> YOUR OBJECTIVE
Scan the listing below for the string "However" and copy each line where it turns up.
━━━━━ SUPPLIED DATA ━━━━━
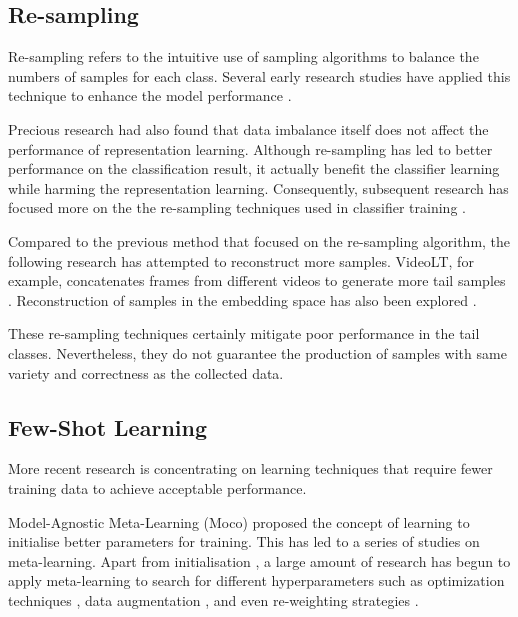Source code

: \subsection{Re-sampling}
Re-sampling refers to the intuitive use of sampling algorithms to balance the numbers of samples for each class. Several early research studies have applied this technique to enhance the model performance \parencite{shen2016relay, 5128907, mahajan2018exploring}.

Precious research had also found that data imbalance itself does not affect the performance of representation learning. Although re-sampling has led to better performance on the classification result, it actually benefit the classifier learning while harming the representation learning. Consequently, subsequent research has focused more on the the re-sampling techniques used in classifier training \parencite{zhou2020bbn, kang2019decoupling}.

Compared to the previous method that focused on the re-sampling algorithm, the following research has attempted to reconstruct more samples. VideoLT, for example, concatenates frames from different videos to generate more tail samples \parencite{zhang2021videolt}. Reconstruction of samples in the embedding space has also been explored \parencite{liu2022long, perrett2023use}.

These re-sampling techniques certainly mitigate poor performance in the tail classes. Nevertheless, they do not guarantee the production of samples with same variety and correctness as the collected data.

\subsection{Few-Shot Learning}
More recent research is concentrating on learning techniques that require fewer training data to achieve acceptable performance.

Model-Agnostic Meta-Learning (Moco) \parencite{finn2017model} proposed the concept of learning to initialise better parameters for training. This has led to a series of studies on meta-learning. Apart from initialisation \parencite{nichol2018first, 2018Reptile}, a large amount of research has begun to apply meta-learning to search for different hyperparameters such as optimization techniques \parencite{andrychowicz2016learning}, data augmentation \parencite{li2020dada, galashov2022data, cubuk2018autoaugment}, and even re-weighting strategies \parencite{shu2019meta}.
━━━━━
━━━━━ SUPPLIED DATA ━━━━━
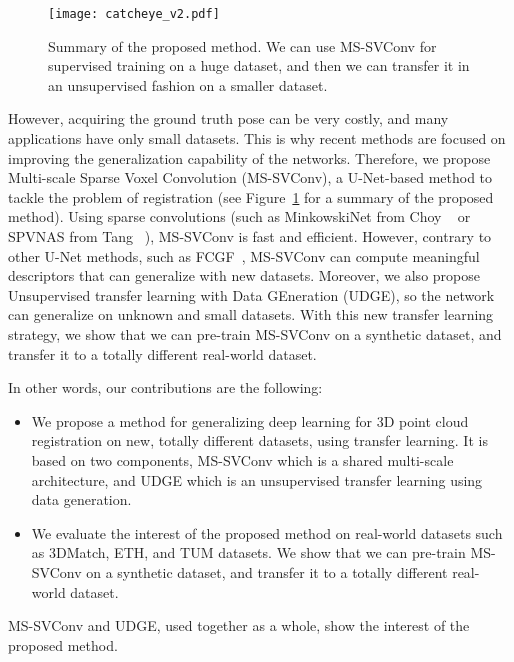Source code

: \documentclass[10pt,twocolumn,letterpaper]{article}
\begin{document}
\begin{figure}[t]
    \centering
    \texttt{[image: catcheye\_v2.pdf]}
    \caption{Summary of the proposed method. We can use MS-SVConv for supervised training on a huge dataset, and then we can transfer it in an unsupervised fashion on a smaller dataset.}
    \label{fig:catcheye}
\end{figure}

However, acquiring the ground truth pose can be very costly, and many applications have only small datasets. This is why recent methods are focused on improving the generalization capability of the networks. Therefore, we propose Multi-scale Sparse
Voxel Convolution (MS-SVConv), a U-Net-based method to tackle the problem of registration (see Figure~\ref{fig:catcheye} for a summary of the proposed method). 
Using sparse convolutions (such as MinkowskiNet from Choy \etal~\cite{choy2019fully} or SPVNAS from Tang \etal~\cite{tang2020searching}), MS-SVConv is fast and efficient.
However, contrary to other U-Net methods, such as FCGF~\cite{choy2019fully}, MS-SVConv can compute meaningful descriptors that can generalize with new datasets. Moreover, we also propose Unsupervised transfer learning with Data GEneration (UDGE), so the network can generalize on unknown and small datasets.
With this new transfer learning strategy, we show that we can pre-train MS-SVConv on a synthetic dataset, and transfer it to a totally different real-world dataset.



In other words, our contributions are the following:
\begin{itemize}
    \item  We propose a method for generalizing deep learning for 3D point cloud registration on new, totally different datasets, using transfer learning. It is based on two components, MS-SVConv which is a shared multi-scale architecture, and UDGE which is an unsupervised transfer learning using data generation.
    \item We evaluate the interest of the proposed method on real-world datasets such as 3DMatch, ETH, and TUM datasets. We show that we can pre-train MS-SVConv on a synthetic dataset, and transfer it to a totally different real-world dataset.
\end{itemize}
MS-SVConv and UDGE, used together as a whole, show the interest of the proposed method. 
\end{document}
━━━━━
> RESPONSE TO THE EXERCISE
However, acquiring the ground truth pose can be very costly, and many applications have only small datasets. This is why recent methods are focused on improving the generalization capability of the networks. Therefore, we propose Multi-scale Sparse
However, contrary to other U-Net methods, such as FCGF~\cite{choy2019fully}, MS-SVConv can compute meaningful descriptors that can generalize with new datasets. Moreover, we also propose Unsupervised transfer learning with Data GEneration (UDGE), so the network can generalize on unknown and small datasets.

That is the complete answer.